Lucie : Oui, au début j’avais fait des fiches sur l’AVC, sur la mémoire. L’idée était d’avoir des supports clairs et visuels pour les patients et leurs proches. Mais je me suis recentrée ensuite sur le matériel, car je ne peux pas tout faire.

Lucie Cambrai : Tu continues d’exercer en cabinet en parallèle. Comment organises-tu tes semaines entre la pratique et la création ?

Lucie : Je travaille deux jours et demi à trois jours par semaine au cabinet. C’est indispensable pour moi : sans patients, je ne pourrais pas créer. Pour la création, je n’ai pas de planning fixe. Je fonctionne à l’envie. Si j’ai une idée, je peux travailler le week-end ou entre deux patients. Mais si je n’ai pas envie, je ne produis rien. Forcer ne sert à rien.

Lucie Cambrai : Je comprends, je fonctionne un peu comme toi. On entend souvent parler de rigueur, de journées cadrées. Mais ce n’est pas toujours adapté.

Lucie : Exactement. L’organisation stricte n’est pas pour moi. En revanche, pour l’administratif, je m’impose un système : je rends le compte rendu au patient quinze jours après le bilan. Comme je le dis à l’oral, je suis obligée de m’y tenir.

Lucie Cambrai : Revenons à ton parcours de formation. Tu as suivi un DU en neurologie, n’est-ce pas ?

Lucie : Oui, à Paris. J’ai été diplômée en 2016, dans une école déjà très axée neuro et neuropsychologie. Ensuite, j’ai fait le DU « Approche théorique et clinique », très centré sur les pathologies neurodégénératives et le diagnostic différentiel. C’était plus une validation de mes acquis qu’un apprentissage totalement nouveau. Mais c’est indispensable pour exercer en libéral à 100 % en neurologie.

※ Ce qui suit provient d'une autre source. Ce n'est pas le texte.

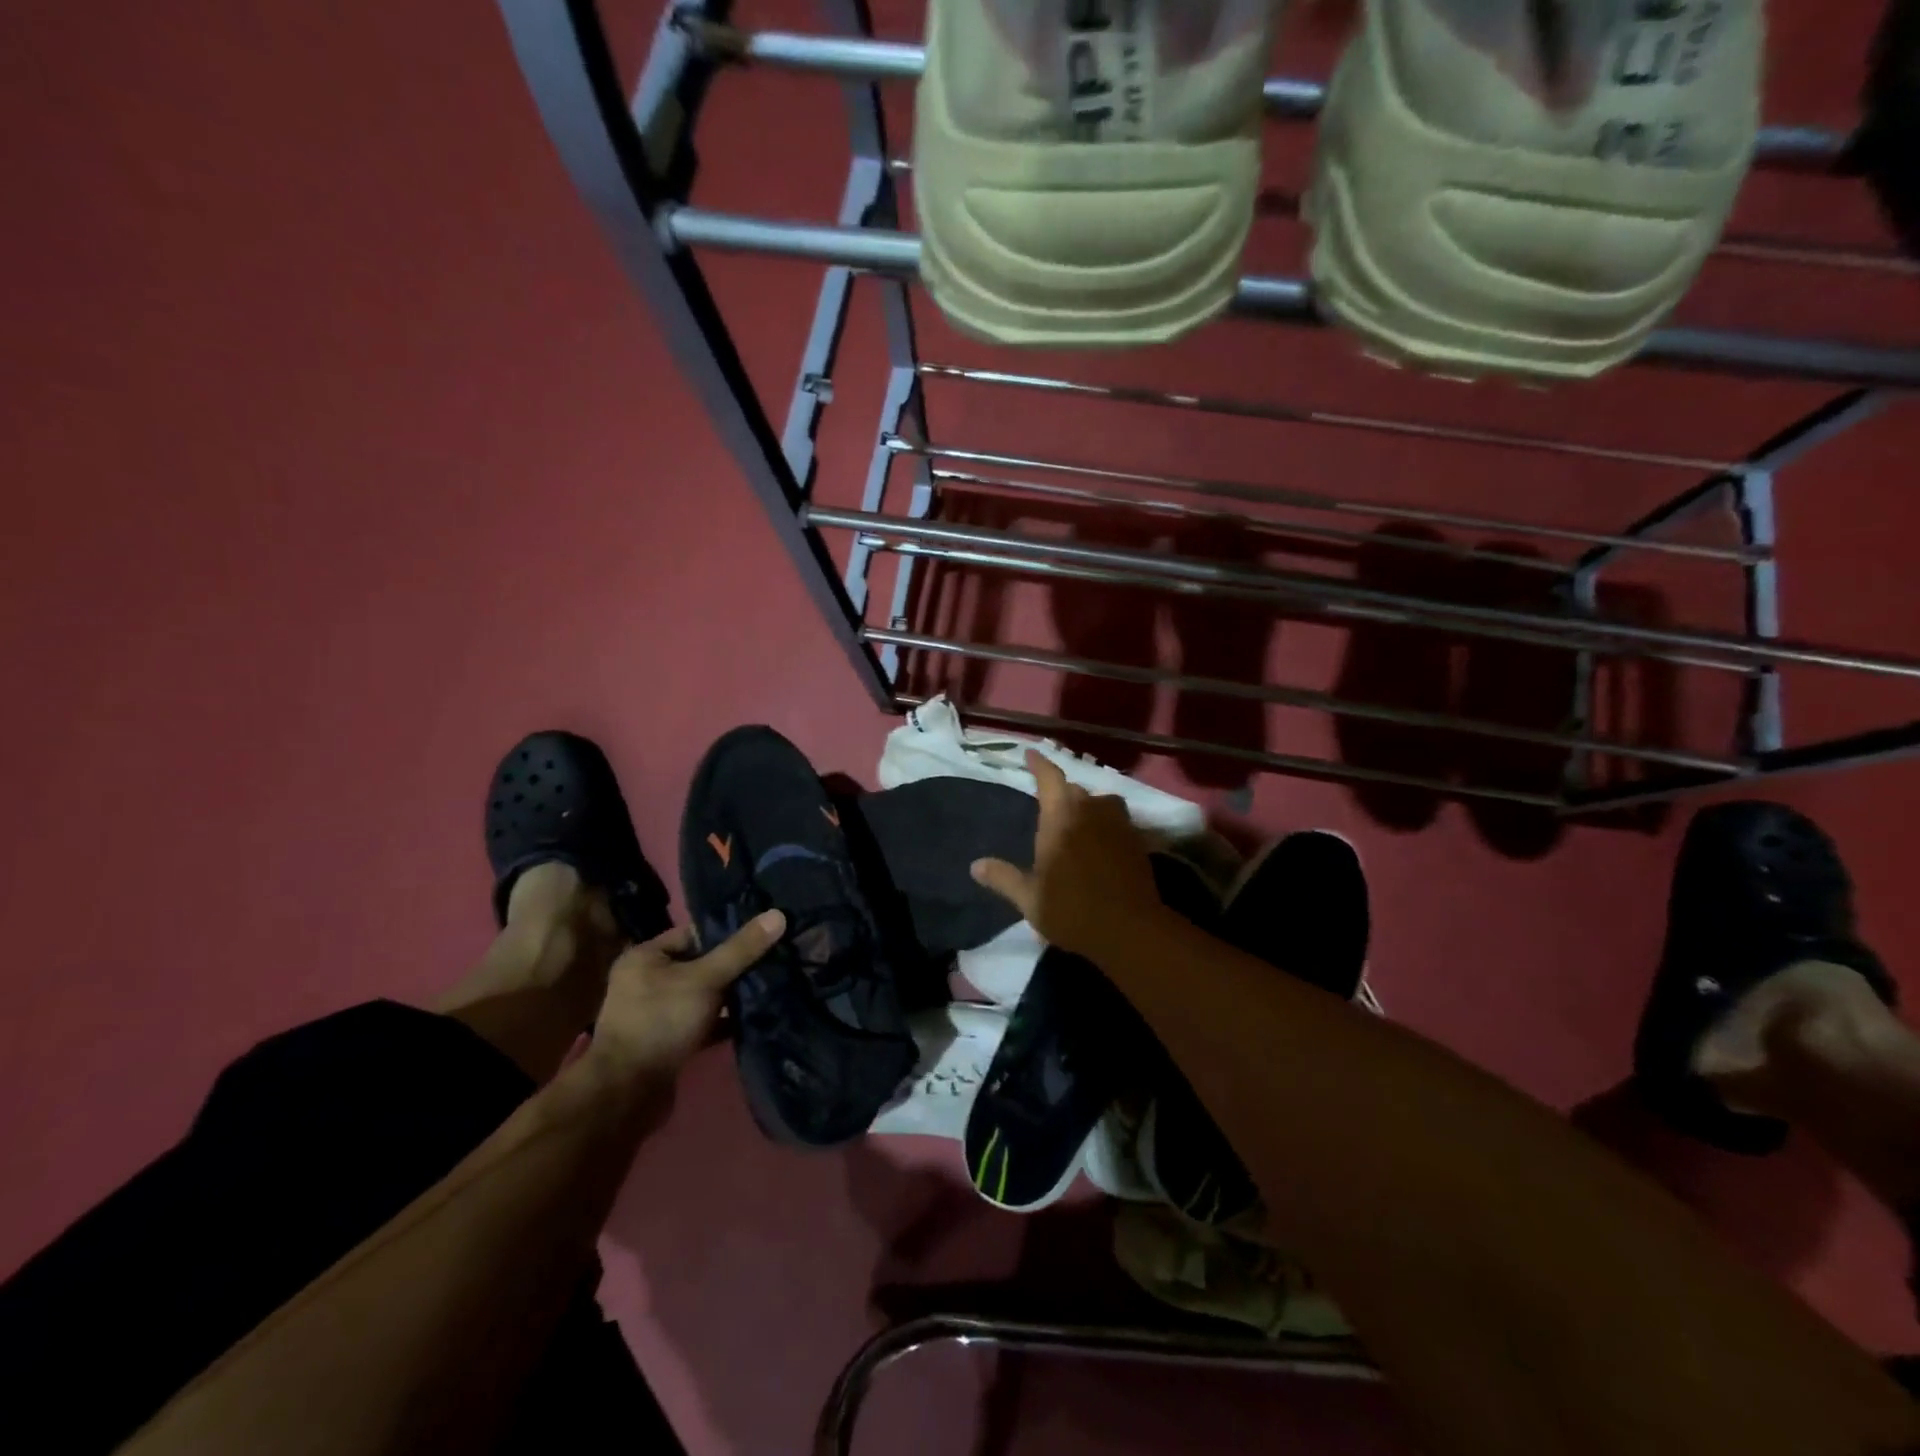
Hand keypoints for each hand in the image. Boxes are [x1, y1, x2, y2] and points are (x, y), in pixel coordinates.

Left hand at [588, 912, 784, 1083]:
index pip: (695, 933)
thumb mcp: (705, 979)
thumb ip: (741, 949)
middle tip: (775, 959)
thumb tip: (778, 915)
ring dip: (733, 994)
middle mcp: (648, 981)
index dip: (730, 932)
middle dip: (736, 965)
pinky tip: (755, 1017)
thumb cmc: (661, 1022)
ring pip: (705, 994)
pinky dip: (725, 1020)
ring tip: (772, 984)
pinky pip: (703, 1021)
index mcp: (646, 957)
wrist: (628, 1094)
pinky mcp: (670, 1041)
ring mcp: (658, 1013)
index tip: (766, 933)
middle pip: (701, 963)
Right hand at [970, 750, 1162, 960]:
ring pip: (1101, 802)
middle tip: (1049, 804)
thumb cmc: (1072, 909)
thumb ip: (1003, 878)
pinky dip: (1107, 825)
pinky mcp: (1138, 842)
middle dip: (1061, 792)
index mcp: (1060, 817)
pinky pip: (1118, 821)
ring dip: (1088, 806)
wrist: (1130, 929)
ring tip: (1078, 821)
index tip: (1030, 754)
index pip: (1049, 778)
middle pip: (1074, 790)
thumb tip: (975, 866)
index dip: (1039, 764)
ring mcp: (1118, 824)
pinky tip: (1102, 843)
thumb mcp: (1029, 898)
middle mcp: (1091, 811)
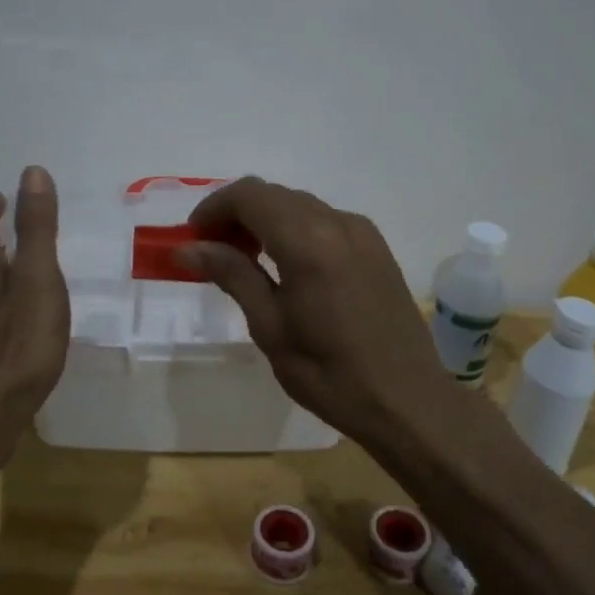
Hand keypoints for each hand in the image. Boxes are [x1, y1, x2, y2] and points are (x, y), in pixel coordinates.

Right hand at [176, 177, 456, 451]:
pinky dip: (295, 228)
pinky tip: (287, 265)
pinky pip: (325, 220)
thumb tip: (187, 248)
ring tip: (245, 259)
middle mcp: (337, 222)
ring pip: (300, 205)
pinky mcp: (377, 247)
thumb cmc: (329, 372)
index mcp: (307, 240)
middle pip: (274, 194)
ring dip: (266, 219)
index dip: (214, 207)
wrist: (407, 400)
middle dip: (237, 213)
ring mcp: (362, 232)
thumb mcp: (270, 326)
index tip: (192, 238)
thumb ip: (231, 274)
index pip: (249, 195)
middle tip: (212, 251)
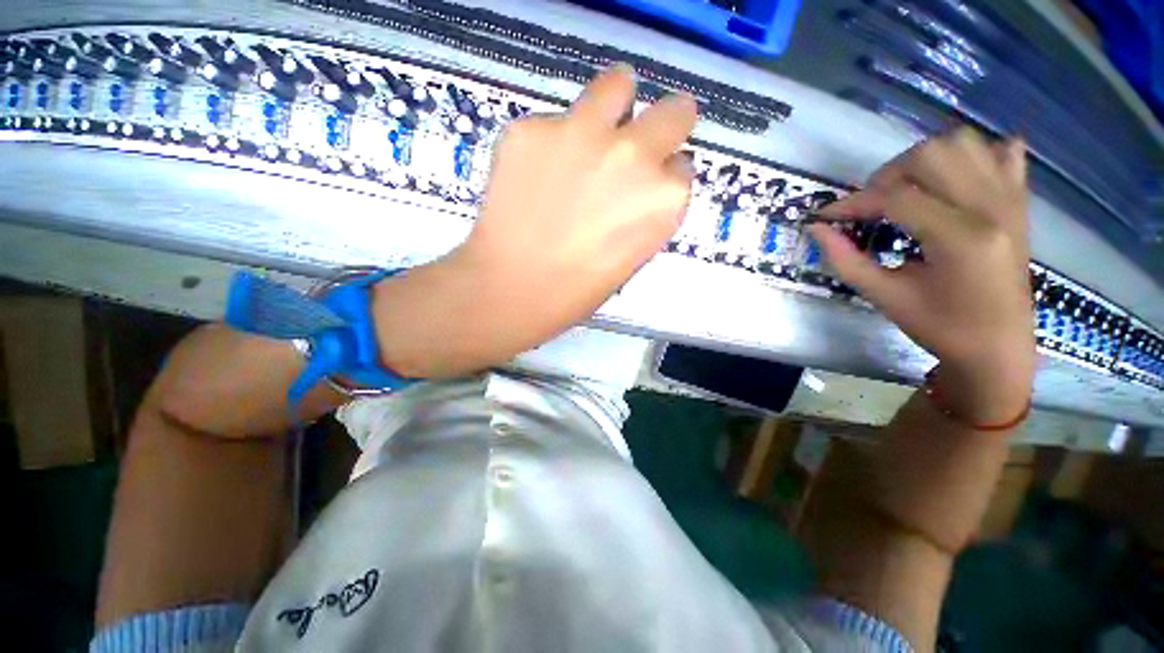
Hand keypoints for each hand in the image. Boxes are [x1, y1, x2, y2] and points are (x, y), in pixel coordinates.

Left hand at [372, 65, 697, 377]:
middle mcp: (635, 155)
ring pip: (617, 85)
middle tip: (635, 144)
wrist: (513, 288)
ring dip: (613, 105)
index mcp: (664, 199)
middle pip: (673, 112)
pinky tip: (534, 174)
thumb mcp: (631, 255)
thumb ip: (644, 212)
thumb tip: (639, 185)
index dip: (662, 175)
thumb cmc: (577, 289)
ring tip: (588, 135)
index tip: (646, 186)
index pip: (681, 166)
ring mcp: (583, 132)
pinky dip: (552, 141)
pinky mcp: (533, 127)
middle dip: (663, 125)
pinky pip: (554, 120)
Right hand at [811, 127, 1034, 423]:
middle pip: (932, 154)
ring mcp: (1010, 199)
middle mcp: (991, 207)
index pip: (896, 197)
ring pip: (964, 142)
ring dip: (924, 159)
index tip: (826, 216)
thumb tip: (817, 228)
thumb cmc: (941, 327)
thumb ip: (846, 260)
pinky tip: (952, 178)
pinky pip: (1001, 152)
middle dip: (888, 175)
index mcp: (960, 238)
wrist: (999, 346)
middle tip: (871, 205)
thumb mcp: (885, 297)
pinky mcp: (1019, 201)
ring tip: (905, 189)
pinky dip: (973, 154)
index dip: (853, 203)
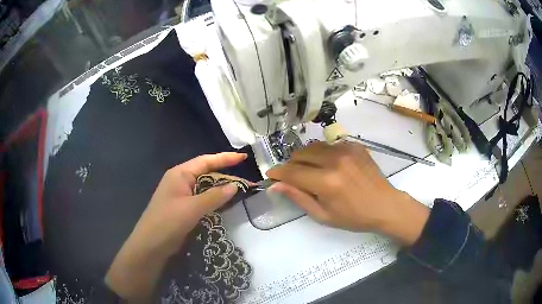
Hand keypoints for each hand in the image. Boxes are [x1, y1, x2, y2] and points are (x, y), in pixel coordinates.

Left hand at [105, 152, 246, 301]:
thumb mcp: (192, 208)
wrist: (151, 245)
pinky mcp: (183, 207)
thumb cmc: (168, 222)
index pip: (206, 161)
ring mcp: (181, 194)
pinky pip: (202, 198)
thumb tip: (235, 186)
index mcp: (180, 174)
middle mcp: (181, 181)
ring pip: (205, 187)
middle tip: (247, 183)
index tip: (244, 157)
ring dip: (221, 189)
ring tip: (240, 192)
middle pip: (207, 173)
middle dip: (226, 177)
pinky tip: (225, 203)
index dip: (225, 158)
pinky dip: (214, 200)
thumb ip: (214, 196)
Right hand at [266, 141, 428, 245]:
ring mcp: (346, 149)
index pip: (292, 172)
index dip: (278, 172)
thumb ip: (298, 197)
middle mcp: (335, 160)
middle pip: (300, 154)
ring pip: (313, 147)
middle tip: (294, 177)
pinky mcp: (355, 145)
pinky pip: (329, 145)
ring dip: (306, 158)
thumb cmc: (354, 216)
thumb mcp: (323, 215)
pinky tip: (330, 166)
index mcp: (326, 181)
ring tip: (312, 171)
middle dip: (291, 165)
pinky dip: (323, 154)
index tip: (270, 175)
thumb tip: (276, 185)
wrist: (385, 205)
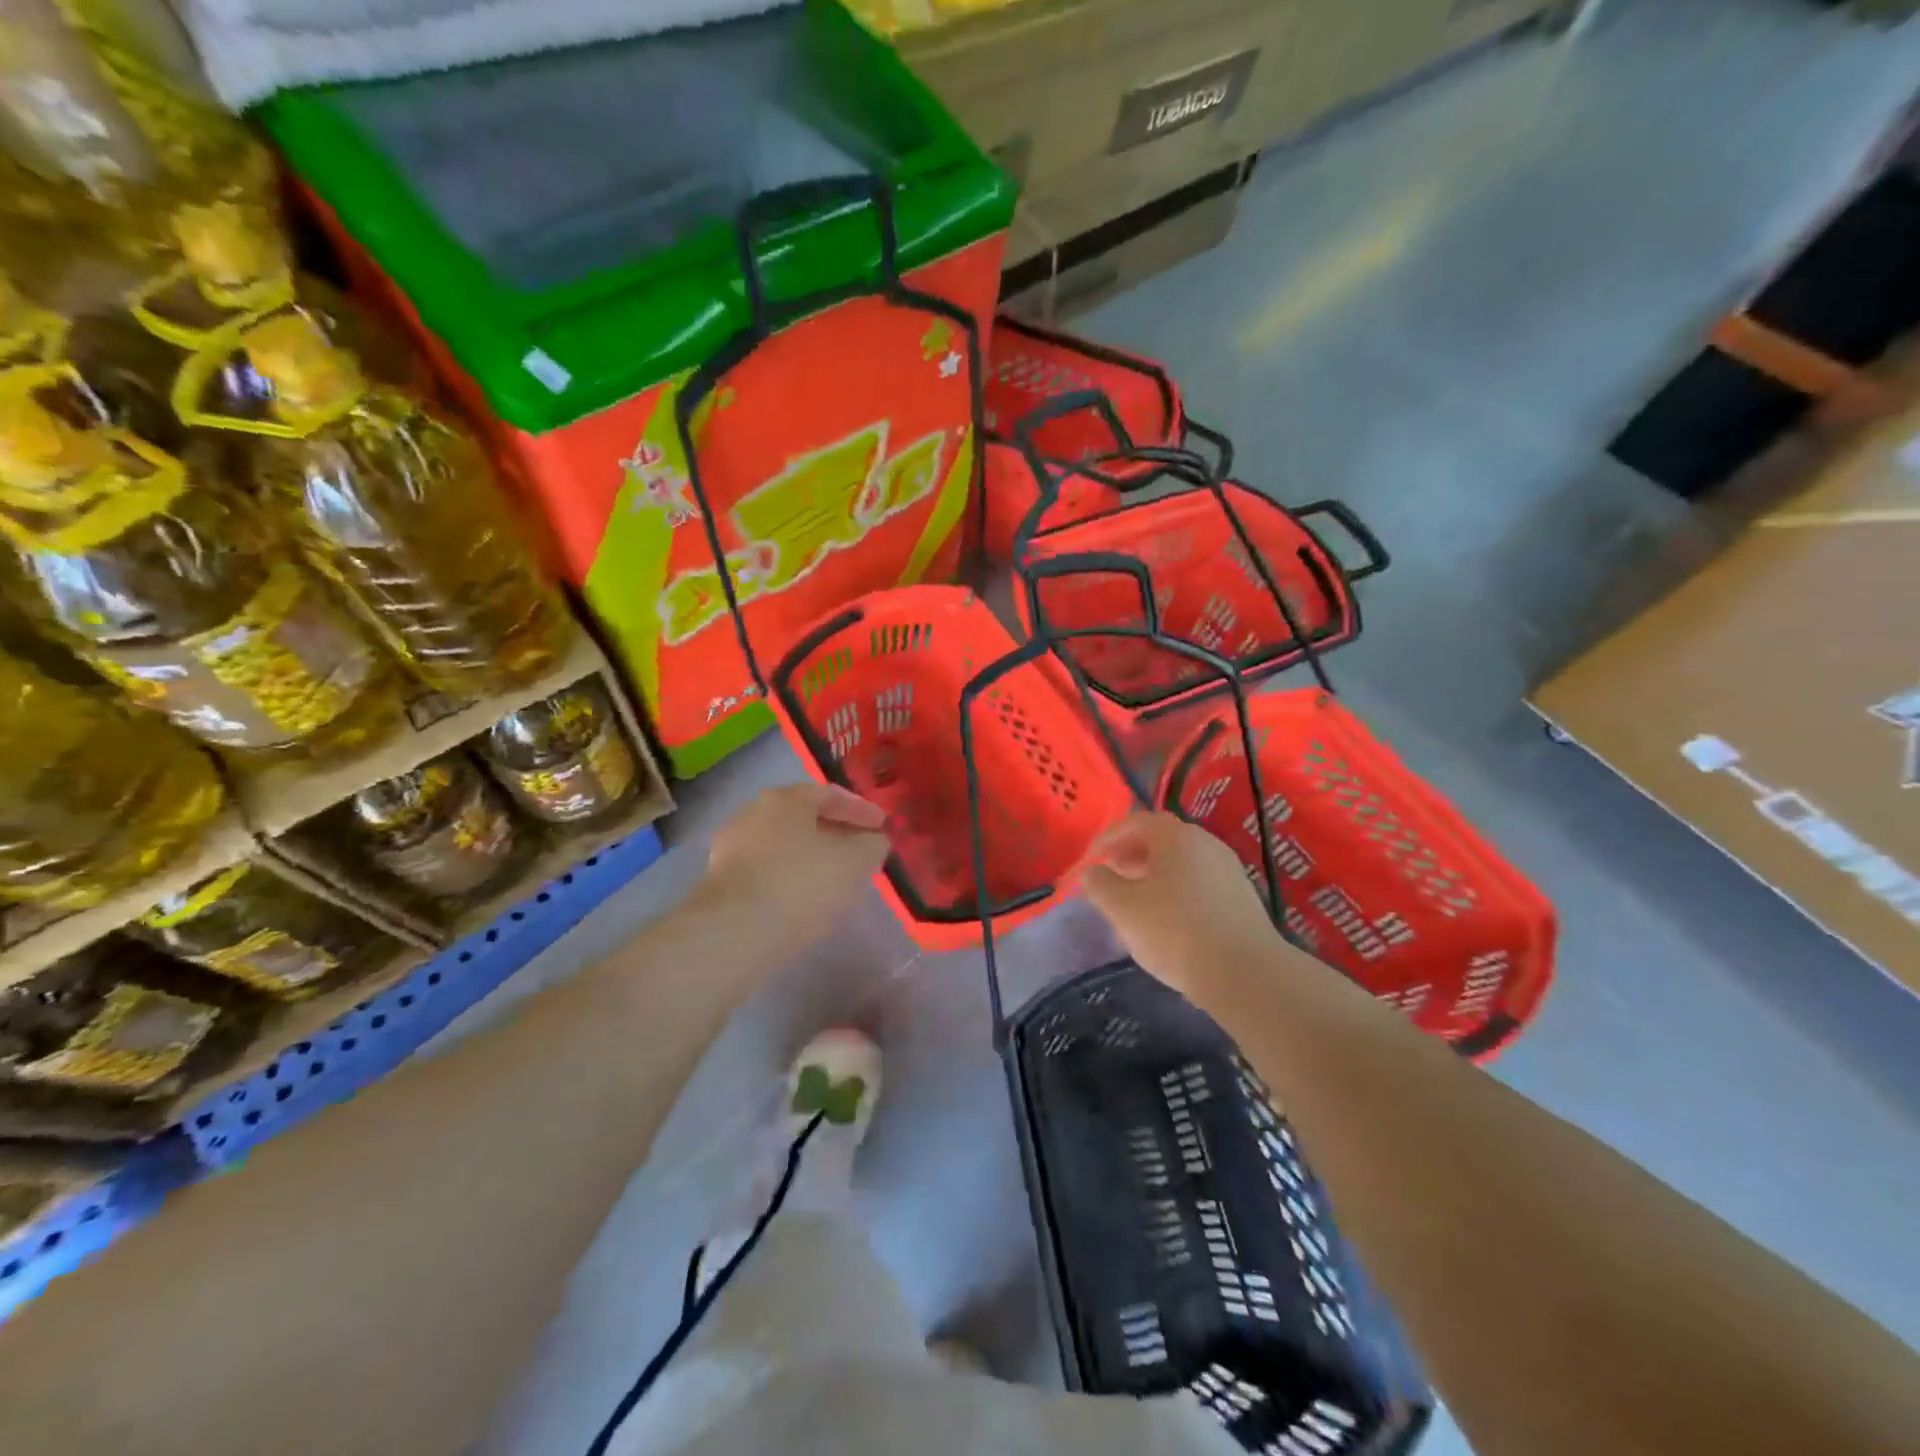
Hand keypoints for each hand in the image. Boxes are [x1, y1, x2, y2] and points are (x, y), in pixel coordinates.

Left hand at [699, 783, 890, 947]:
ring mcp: (731, 847)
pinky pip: (766, 870)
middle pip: (803, 818)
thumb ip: (872, 845)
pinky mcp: (720, 882)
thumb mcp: (856, 862)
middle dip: (834, 832)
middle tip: (859, 850)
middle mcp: (754, 812)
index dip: (861, 810)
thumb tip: (873, 840)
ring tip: (834, 878)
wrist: (734, 933)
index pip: (831, 794)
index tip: (882, 827)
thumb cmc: (802, 884)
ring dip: (810, 856)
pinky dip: (789, 877)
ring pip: (782, 845)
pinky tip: (804, 898)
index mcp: (786, 798)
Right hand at [1081, 812, 1289, 1007]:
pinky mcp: (1241, 897)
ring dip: (1153, 873)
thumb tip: (1093, 872)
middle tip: (1111, 878)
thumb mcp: (1123, 908)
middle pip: (1161, 839)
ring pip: (1181, 861)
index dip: (1109, 838)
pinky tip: (1167, 919)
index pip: (1136, 822)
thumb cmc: (1174, 931)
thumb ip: (1100, 884)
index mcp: (1176, 836)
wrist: (1245, 974)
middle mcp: (1206, 843)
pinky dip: (1176, 890)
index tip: (1091, 860)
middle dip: (1131, 854)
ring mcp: (1228, 869)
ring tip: (1135, 900)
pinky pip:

Lucie Cambrai : Pourquoi ?

Lucie : Parce qu’on ne peut pas se limiter aux aphasies. Il faut savoir prendre en charge aussi des troubles cognitifs sans troubles du langage. Comprendre les aspects de raisonnement, de mémoire, c’est essentiel. Sinon, la rééducation reste partielle.

Lucie Cambrai : Tu as aussi connu la différence entre pratique hospitalière et libérale. Qu’est-ce que ça t’a appris ?

Lucie : À l’hôpital, on voit les patients en phase initiale. Ils progressent rapidement, parfois spontanément. C’est valorisant, mais on ne sait pas toujours si la progression vient de nous ou de la récupération naturelle. En libéral, on voit souvent les patients plus tard. C’est plus difficile, les progrès sont lents, mais quand ils arrivent, on sait que c’est grâce à la rééducation. C’est très valorisant.

Lucie Cambrai : Tu aurais une anecdote de suivi marquant à partager ?

Lucie : Oui, deux. À l’hôpital, j’ai suivi un patient mutique après une hémorragie cérébrale. Pendant trois mois, aucun progrès. J’ai fini par conclure que c’était perdu. En libéral, une collègue a repris ce patient et a travaillé de façon très ciblée sur une liste de mots. Résultat : il a fini par en produire quelques-uns. Ça m’a donné une vraie claque : je m’étais arrêtée trop tôt. L’autre exemple est inverse : j’ai eu des patients qui ont progressé deux ans après un AVC. Des progrès modestes, mais significatifs. Là, j’ai su que c’était le fruit du travail acharné.

Lucie Cambrai : Quelle leçon en as-tu tiré ?

Lucie : Que la persévérance est la clé. La rééducation demande de répéter, encore et encore, parfois les mêmes exercices. Même si on est tenté de passer à autre chose, il faut parfois insister. En neurologie adulte, c’est souvent le facteur décisif.

Lucie Cambrai : Selon toi, quelle est la spécificité et le « super pouvoir » des orthophonistes ?

Lucie : Notre spécificité, c’est le langage, dans toutes ses dimensions. Et notre super pouvoir, c’est la persévérance. Savoir répéter, tenir sur la durée, ne pas abandonner.

Merci à Lucie pour ce témoignage riche sur la pratique en neurologie adulte et la création de matériel.